On several occasions in that 2 ½ week period I felt fear start to come back. Internally. Each time it did, I did exactly what I had done at first. I raised my hands and said ‘Thank you Jesus that it's your fight and not mine!' And each time fear instantly left as Jesus kicked it's butt :)

Then at midnight about day 17, I woke up and felt it one last time. Fear came on me and came on me hard. I instantly prayed the prayer. ‘Thank you Jesus that it's your fight and not mine!' Nothing. What?!! So I prayed it again. ‘Thank you Jesus that it's your fight and not mine!' Still nothing. What?!!!

Then and there, I came to a crossroads. Up to this point what I usually did (albeit they were getting fewer and farther in-between) was gripe, complain and accuse God of not coming through or selling me out. (Throw a fit). But this time, again for some Holy Spirit lead reason, I didn't do that. Instead, I simply surrendered. I said ‘Jesus, I know you work. I just experienced the greatest 2 ½ fear-free weeks of my life. And if you want me to live in fear, if you are allowing fear to come back on me. I accept it. I trust you. It's your call..'

..Instantly, fear was gone. Peace came roaring back! Since that day, I have not had a drop of fear in my heart again! Praise Jesus!! He delayed just a minute or two that last time, just to see if I would trust Him or not. It was my decision to simply trust, no matter what, which allowed Him to permanently take over as peace-keeper of my heart, and shut the door to fear forever.

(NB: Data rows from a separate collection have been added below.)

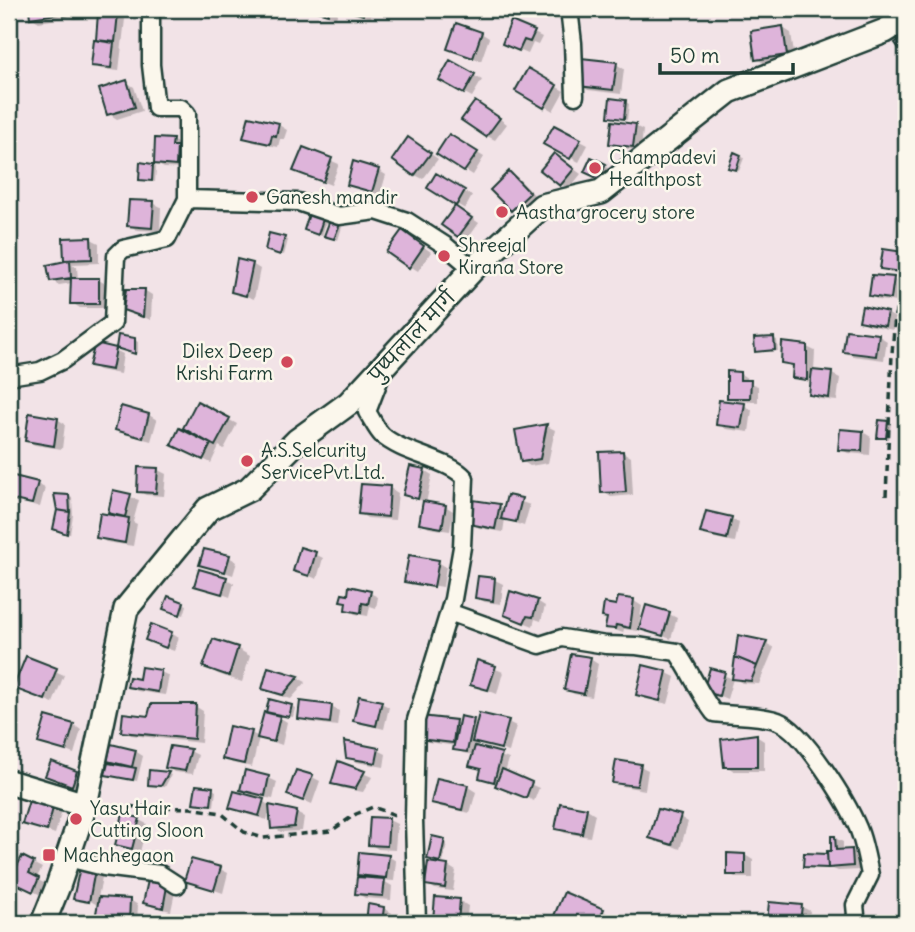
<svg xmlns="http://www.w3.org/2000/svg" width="915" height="932" viewBox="0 0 915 932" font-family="Delius,'Playpen Sans Deva',sans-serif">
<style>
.shadow{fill:#0003}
.building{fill:#deb4da;stroke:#1f3d34;stroke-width:2}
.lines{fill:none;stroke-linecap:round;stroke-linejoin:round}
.street-casing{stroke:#1f3d34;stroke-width:21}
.secondary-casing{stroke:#1f3d34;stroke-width:28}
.path{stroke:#1f3d34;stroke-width:3.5;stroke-dasharray:7 5;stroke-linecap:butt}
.street{stroke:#fbf7ec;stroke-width:16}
.secondary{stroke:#fbf7ec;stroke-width:23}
.poi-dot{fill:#d1495b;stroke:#fbf7ec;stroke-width:2.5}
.labels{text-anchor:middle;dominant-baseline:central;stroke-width:5;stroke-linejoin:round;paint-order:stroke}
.poi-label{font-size:19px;fill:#1f3d34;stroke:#fbf7ec;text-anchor:start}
.street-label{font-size:19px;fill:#1f3d34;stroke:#fbf7ec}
</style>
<rect width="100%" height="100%" fill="#f2e3e7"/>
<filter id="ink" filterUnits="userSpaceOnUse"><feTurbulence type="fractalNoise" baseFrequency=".0143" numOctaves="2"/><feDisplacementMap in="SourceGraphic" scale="14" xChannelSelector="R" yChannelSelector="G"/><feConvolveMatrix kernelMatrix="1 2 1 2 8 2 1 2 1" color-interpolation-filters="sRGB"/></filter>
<g filter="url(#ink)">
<path class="shadow" d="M30,9h60l1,8 -17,2 -10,-6v5l-25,4 -8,-5z
M115,9h27l1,9 -24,-7z
M311,9h28l-3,9z
M346,9h27l-2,9 -17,-4z
M99,15h18l8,4 -6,52 -18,-2 -8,-4z
M783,28l8,5 4,26 -31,4 -8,-4z
M481,33l8,5 -8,23 -31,-13z
M534,33l8,4 -4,8 -5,-2 -5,11 -16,-7z
M451,63l31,17 -10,17 -31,-17z
M616,64l8,5 -3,25 -33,-4 -8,-5z
M529,71l35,20 -11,20 -36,-21z
M126,82l8,5 8,24 -25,8 -8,-5z
M626,102l3,2 -2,16 -17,-4z
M483,107l24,17 -12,16 -8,-4z
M250,118l29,7 8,5 -3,9h-4l-2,8 -25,-5 -8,-5z
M635,126l8,4 -2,20 -22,-2 -8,-5z
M554,127l34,18 -9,17 -34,-18z
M449,136l35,21 -11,18 -35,-22z
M172,140l8,5 3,24 -19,-1 -9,-5z
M417,144l21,15 -15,20 -8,-4z
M304,149l35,15 -8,21 -28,-11z
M741,156l3,2 -5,13 -5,-2z
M592,159l21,12 -5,12 -14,-7z
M562,160l19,14 -12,15 -8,-5z
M152,165l4,2 -1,15 -14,-3z
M378,170l8,5 -6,20 -31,-11z
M509,173l8,4 20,21 -17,16 -7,-4 -21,-20z
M436,175l36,21 -7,13 -36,-21z
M153,203l8,4 -1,24 -23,-1 -8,-5z
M464,213l15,10 -12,17 -8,-4z
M310,216l16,6 -4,14 -13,-4z
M339,225l3,2 -4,13 -8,-3z
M410,237l21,15 -13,19 -8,-5z
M284,238l4,2 -4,15 -14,-4z
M91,239l8,4v20l-27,1 5,3 1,13h21l8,5 -1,23h-26l-8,-5v-20l-13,2 -8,-5 -2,-14 22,-4 -6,-3z
M903,253l3,2v20l-16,-2 -8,-5z
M252,264l8,5 -6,30 -21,-8z
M893,279l8,5 -3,18 -20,-2 -8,-5z
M144,290l8,5 -1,25 -26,-10z
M887,313l8,5 -2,12 -24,-5 -8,-5z
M879,336l8,5 -3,19 -31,-4 -8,-4z
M774,339l3,1 1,11 -18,1 -4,-2z
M135,340l3,2v12l-17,-5z
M807,347l8,4 -1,21 18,2 8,4 -3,23 -18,-2 -8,-5 1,-11 -18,-6 1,-10 -12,-5z
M115,350l8,4 -3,20 -21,-4 -8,-5z
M739,373l8,5v4l11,4v16l-21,-1 -8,-4z
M198,403l39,21 -13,25 -5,-3 -8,17 -38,-19z
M744,405l8,5 -3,22 -23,-3 -8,-5z
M122,408l27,7 8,5 -6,21 -26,-7 -8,-5z
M57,419l8,5 -3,25 -27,-4 -8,-4z
M887,422l4,2 -2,15h-7l-3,-2z
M547,426l8,4 -7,33 -18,3 -8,-5 -5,-30z
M863,432l8,5 -1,18 -22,-2 -8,-4z
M623,452l8,5 2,38 -22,2 -8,-5z
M158,470l8,4 -2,22 -18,-1 -8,-4z
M424,470l8,5 -6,28 19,3 8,5 -3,20 -21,-3 -8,-5 4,-21 -20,-8z
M11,478l26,6 8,4 -5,19 -31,-9z
M362,485l28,3 8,5 -3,27 -28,-2 -8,-5z
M115,492l24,8 -6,22 4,2 -4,22 -27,-4 -8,-5 22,-19 -10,-6z
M68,496l4,2 1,17 -3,19 -12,-3z
M508,497l22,8 -6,21 -19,-7 -2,13 -24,-4 -8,-5 28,-17 6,3z
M731,519l8,4 -4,19 -25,-5 -8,-5z
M315,554l8,4 -6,21 -22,-9z
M229,557l8,5 -4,13 -32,-11z
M438,562l8,5 -3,20 -31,-5v3l-6,-4z
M479,578l16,2 8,4 -2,20 -16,-2 -8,-4z
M226,579l8,4 -4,14 -33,-12z
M370,593l8,4 -2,11 -6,-2 -2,10 -13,-2 -8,-5 1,-5 -6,-4z
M169,598l18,7 -3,10 -15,-5z
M537,601l8,5 -4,15 -6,-2 -2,7 -27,-11z
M634,601l8,5 -4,25 -14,-2 -1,4 -16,-6 1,-8 -4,-2 14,-10z
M669,614l8,4 -6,21 -30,-11z
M171,633l8,5 -5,13 -19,-7z
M214,641l24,8 12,7 -8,26 -24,-8 -12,-7z
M766,643l8,5 -15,36 -17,-1 -8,-5z
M27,659l37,16 -11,28 -29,-12z
M590,659l8,5 -6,33 -18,-3 -8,-5z
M479,662l24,10 -6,22 -25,-10z
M269,669l29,9 8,4 -15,17 -19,-6 -8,-5z
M711,670l22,9 -6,20 -22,-9z
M161,672l8,4 -4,19 -28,-4 -8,-5z
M667,673l8,4 -7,27 -22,-5 -8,-5z
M381,703l8,4 -5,22 -21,-5 -8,-4z
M195,706l8,5 -2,32 -70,-8 -8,-4z
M291,706l4,2 -2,9 -20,-4z
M331,707l8,4 -2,15 -29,-4 -8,-4z
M279,717l8,5 -5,23 -23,-8z
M473,720l5,3 30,-1 8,4 -7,26 -31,-9 -1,5 32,11 -4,14 34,15 -5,13 -53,-24 2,-6 -12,-6 3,-10 -11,-2 -8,-4 1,-3 -28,-4 -8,-4 35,-16 5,3z
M74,725l7,5 -7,24 -34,-12z
M251,733l8,4 -7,30 -20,-4 -8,-5z
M756,736l8,5v30h-30l-8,-5z
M378,750l8,4 -2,13 -28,-5 -8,-5z
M135,751l8,5 -6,25 -26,-5 8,-10 -10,-6z
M190,751l8,4 -5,19 -19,-2 -7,-5z
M339,763l33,14 -9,15 -22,-4 -8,-5z
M52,764l33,13 -5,12 -33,-13z
M640,766l8,4 -3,20 -23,-4 -8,-4z
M150,772l18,2 3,1 -6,12 -12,-1 -3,-2z
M312,777l8,4 -8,23 -23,-10z
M269,778l8,4 -4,17 -21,-4 -10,-6z
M439,780l29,7 8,5 -6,21 -29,-6 -8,-5z
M212,789l4,2 -2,15 -19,-4z
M235,793l28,8 8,6 25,6 8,4 -2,14 -21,1 -8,-5 -2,-20 -4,13 -28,-8 -8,-5z
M54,805l8,5 -7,24 -30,-11z
M587,809l8,5 -5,23 -25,-4 -8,-5z
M680,817l8,5 -8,27 -29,-12z
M372,819l17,1 8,4 -2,26 -17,-1 -8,-5z
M139,820l8,4 -7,28 -23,-8z
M835,838l8,4v9h9l8,4 1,15 -23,1 -5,-2 -28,-3 1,-11 23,1 4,-4z
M444,841l3,2 -4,20 -14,-5z
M745,855l8,5v18h-16l-8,-4z
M388,856l8,5 -2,20 -12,-1 10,6 -1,14 -26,-2 -8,-5 12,-13 -10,-6z
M23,858l19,10 -6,11 10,5 -5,11 -21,-10z
M448,866l8,5 -3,20 -18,-2 -8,-5z
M220,869l8,4 -5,20 -37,-13z
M94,872l8,5 -4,21 32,2 8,5 -1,18 -34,-5v3l-6,-3 2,-12 -17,-10 -2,3 8,5 -13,-6z
M150,878l26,9 -5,24 -18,-4 -8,-5z
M437,899l23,2 8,5 -2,17h-23l-8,-4z
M771,904l31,3 8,4 -2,12h-39z
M370,906l14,2 8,5 -2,10h-23z
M603,911l8,4 -4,8h-41l-11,-5z"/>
<path class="building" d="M29,9h27l1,5 -27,4z
M63,9h20l1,4 -20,3z
M113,9h22v6z
M309,9h21l-2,5z
M344,9h20l-1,6z
M98,13h20l-3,29 -19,-2z
M511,21l24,10 -5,11 -6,-2 -5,11 -17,-7z
M456,23l26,9 -9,26 -26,-9z
M783,26l4,29 -32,5 -4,-29z
M906,35v23l-11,-15z
M94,40l20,3 -3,25 -20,-2z
M581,58l36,4 -4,28 -35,-4z
M450,60l25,14 -11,20 -25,-14z
M528,68l29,17 -13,23 -29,-17z
M127,80l8,27 -28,8 -8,-26z
M610,98l16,2 -2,19 -16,-2z
M475,101l25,17 -14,19 -25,-17z
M249,116l30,7 -3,13 -4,-1 -2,9 -27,-6z
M612,121l24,3 -3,23 -24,-3z
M554,125l27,14 -11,20 -27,-15z
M449,134l29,18 -14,20 -28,-18z
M408,137l23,16 -17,23 -22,-16z
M155,138l18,1 -1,7h5l-1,20 -22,-2z
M303,147l29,11 -9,24 -30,-11z
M734,152l7,3 -5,15 -8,-2z
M554,153l20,16 -14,17 -20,-16z
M591,157l15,7 -7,15 -15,-7z
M353,161l26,8 -7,23 -25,-7z
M140,162l13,2 -1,17 -13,-1z
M509,171l21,22 -19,18 -21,-21z
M436,173l29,17 -9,16 -29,-18z
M129,200l25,1 -2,27 -25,-2z
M455,206l17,12 -14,19 -17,-12z
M309,214l14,5 -5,16 -14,-5z
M330,220l10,4 -6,15 -10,-3z
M402,230l22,16 -15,22 -23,-16z
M269,233l16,4 -5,18 -15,-5z
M91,237l1,22 -28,1 -1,-22z
M883,249l21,3 -3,20 -21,-3z
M237,259l16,4 -7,33 -15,-4z
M70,260l1,18 -21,3 -3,-16z
M872,275l22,2 -3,22 -22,-3z
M71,278h28v26h-29z
M126,289h19l-2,28 -20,-7z
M862,306l26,6 -3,14 -26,-5z
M846,330l33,4 -3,22 -33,-4z
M118,335l17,3v16l-19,-6z
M774,337l1,13 -20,2 -1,-14z
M782,342l25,3v35l-15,-2 1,-13 -12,-2z
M95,343l21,5 -4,22 -23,-4z
M812,370l20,2 -3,26 -20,-3z
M727,371l13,1v8h11l-1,18h-23z
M719,400l26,3 -4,25 -25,-3z
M197,401l33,17 -15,28 -32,-18z
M121,406l28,8 -6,24 -28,-8z
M29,413l29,5 -4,28 -29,-5z
M879,420l9,1 -2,17h-9z
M547,424l-7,35 -19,3 -6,-32z
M179,428l32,16 -8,16 -32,-15z
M840,429l23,2 -1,20 -24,-1z
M623,451l3,41 -25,1 -2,-41z
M410,466l15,3 -7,30 -15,-4z
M138,467l20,1 -2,25 -19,-1z
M10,475l28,7 -6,22 -23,-5z
M361,484l29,2 -2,31 -30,-3z
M113,490l18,4 -6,23 -17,-4z
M54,494l15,1 1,17 -13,-2z
M507,495l15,3 -6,24 -15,-3z
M473,500l27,4 -5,25 -26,-5z
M423,501l23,4 -4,23 -23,-4z
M57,510l13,2 -3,22 -14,-5z
M706,511l26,6 -5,22 -27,-6z
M100,513l29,5 -4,25 -29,-5z
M300,547l16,5 -7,24 -16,-5z
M204,549l26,6 -5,17 -26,-7z
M409,555l30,5 -5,27 -30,-5z
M199,569l28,8 -5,17 -28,-8z
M478,576l17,2 -2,23 -18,-3z
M349,586l22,5 -3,13 -6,-1 -1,10 -16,-3 1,-8 -6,-1 2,-7 6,1z
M510,591l28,9 -5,17 -6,-1 -3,7 -20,-8z
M168,596l16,6 -4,13 -17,-6z
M618,597l16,2 -4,29 -14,-3 -1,4 -10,-1 2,-10 -5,-1 2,-14 12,2z
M646,605l24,7 -7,24 -24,-7z
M151,624l21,8 -6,16 -21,-8z
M738,635l29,6 -10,25 -22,-9z
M213,639l25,8 -9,29 -26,-9z
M571,654l20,3 -7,37 -20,-4z
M26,656l31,12 -12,32 -32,-12z
M735,657l22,9 -6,15 -19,-2z
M477,660l19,6 -8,24 -18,-5z
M643,665l24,6 -7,30 -24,-6z
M141,667l20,3 -3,22 -31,-5 2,-10 10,2z
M268,667l31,9 -16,19 -21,-6z
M710,668l15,4 -6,24 -16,-5z
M359,696l23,5 -6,25 -23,-5z
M269,699l23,6 -3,12 -23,-5z
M300,701l32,4 -2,18 -32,-4z
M151,704h45l-2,35 -73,-7 2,-19 25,3z
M264,712l16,4 -6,26 -17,-4z
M479,713l30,7 -8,29 -29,-7z
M46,716l28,8 -8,27 -28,-8z
M421,716l35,4 -3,23 -34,-4z
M460,716l14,3 -7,33 -14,-2z
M229,726l23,5 -8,33 -22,-5z
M757,734v33h-33l-3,-28z
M344,741l35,7 -3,15 -30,-5z
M111,744l25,6 -4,17 -25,-6z
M170,746l21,3 -6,22 -20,-3z
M475,746l27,7 -8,29 -15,-4 2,-9 -12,-3z
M616,760l25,4 -4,22 -25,-3z
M51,761l26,10 -5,15 -27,-10z
M338,761l27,10 -10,18 -24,-5z
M108,763l28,5 -3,12 -28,-5z
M502,769l30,13 -6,16 -31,-12z
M149,770l20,2 -8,14 -13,-1z
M245,770l24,6 -4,20 -25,-6z
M296,770l17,5 -10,26 -16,-6z
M437,778l31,7 -6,25 -31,-7z
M196,785l17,2 -2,18 -18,-2z
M234,791l30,8 -5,17 -30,-8z
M30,797l24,7 -7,27 -25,-7z
M560,803l27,5 -5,26 -27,-5z
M269,805l28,6 -3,16 -23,2z
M658,809l23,6 -9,30 -23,-7z
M123,814l17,4 -8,31 -17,-4z
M370,817l19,1 -2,28 -19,-1z
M432,836l13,3 -5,23 -13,-3z
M831,836h4l1,14 16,-1 1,17 -25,2 -1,-17h4z
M359,852l30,3 -3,23 -29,-3z
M727,853l18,1v21h-18z
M804,853l23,1 1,14 -25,-1z
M22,856l12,6 -5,11 10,5 -6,14 -23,-11z
M191,859l30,8 -7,23 -30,-9z
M428,862l20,3 -3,23 -20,-3z
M80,867l15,3 -6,32 -16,-3z
M149,876l19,5 -5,27 -20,-5z
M357,877l28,2 -2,17 -28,-2z
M564,892l40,17 -6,14h-33l-12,-5z
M99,897l31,2 -1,24 -34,-4z
M435,897l25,2 -2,23 -25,-2z
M769,902l33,3 -2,18h-33z
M368,904l16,3 -2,16h-16z"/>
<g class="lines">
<g class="street-casing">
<path id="street" d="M151,9v56l5,43h25l6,6v85
M569,9l4,34 2,53
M382,373l-15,39c5,7 9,17 15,23 19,18 68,25 83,43l-3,69 -9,52 -37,121 -2,100 3,103
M9,376l31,-5 23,-11 50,-37 3,-67 7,-7 44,-10 20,-40 111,3 41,14 37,-5 31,10 39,25 27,23
M449,612l91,33 22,-7 44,7 31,1 40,6c14,20 22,41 37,61 21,3 44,1 64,8 26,10 69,81 80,107 6,14 9,32 12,47l-15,30 1,10 -3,8
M68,858l36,9 56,7 17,11"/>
</g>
<g class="secondary-casing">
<path id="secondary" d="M9,782l76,23
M43,923l15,-37 27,-81 41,-196 82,-100 41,-20 49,-49 51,-37 124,-134 69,-63 59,-14 128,-101 156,-60 21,-13"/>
</g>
<path class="path" d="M886,496l6,-142 3,-39 11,-40
M104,806l87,2 30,5 23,19 19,6 68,-7 25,-17 17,-7 25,9"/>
<use href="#street" class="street"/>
<use href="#secondary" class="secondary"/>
</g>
</g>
<g class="poi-dot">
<circle cx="595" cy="168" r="7"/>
<circle cx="252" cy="197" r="7"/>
<circle cx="502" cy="212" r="7"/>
<circle cx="444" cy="256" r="7"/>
<circle cx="287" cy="362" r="7"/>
<circle cx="247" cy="461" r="7"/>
<circle cx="76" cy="819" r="7"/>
<rect x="42" y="848" width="14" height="14" rx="3.5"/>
</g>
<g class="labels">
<g class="poi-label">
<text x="609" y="157">Champadevi<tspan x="609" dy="22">Healthpost</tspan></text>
<text x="266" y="197">Ganesh mandir</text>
<text x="516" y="212">Aastha grocery store</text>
<text x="458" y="245">Shreejal<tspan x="458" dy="22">Kirana Store</tspan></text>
<text x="273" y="351" text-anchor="end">Dilex Deep<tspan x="273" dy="22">Krishi Farm</tspan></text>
<text x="261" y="450">A.S.Selcurity<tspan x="261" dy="22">ServicePvt.Ltd.</tspan></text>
<text x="90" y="808">Yasu Hair<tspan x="90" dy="22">Cutting Sloon</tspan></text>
<text x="63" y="855">Machhegaon</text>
</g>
<g class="street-label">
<text transform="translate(412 336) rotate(-47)">पुष्पलाल मार्ग</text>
</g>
</g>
<rect width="915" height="932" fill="none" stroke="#fbf7ec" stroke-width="35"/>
<rect x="18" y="18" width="880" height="897" fill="none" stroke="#1f3d34" stroke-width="2.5" filter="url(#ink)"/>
<path d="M660 63v10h133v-10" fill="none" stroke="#1f3d34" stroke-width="3.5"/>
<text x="670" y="63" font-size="21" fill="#1f3d34" stroke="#fbf7ec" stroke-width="5" paint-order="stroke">50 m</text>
</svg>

Life in perfect peace is amazing! Yes, I'm still walking completely out of all anxiety as well (they are different - who knew?!). Anxiety you feel in your stomach – not in your heart like fear. However, in my heart I have had only perfect peace since August 2009! God is so good.

And you can have it too! This isn't just for me, it's for anyone who will. Anyone who will trust Jesus! But like I said, it's a process. First fill yourself up on some word, to crowd that fear out and to give you something to do with your mind to shift your focus. Second, when fear comes - thank and praise Jesus that it is his fight and not yours. Finally, just trust Jesus. If it seems like fear is still hanging around – keep memorizing more scriptures and praising Jesus and trust that He will take care of you. If He wants you to feel fear (which He doesn't) then trust your heart completely to Him and praise Him full of fear anyways. You will become unstoppable! And free!! I so can't wait until you experience this level of peace for yourself.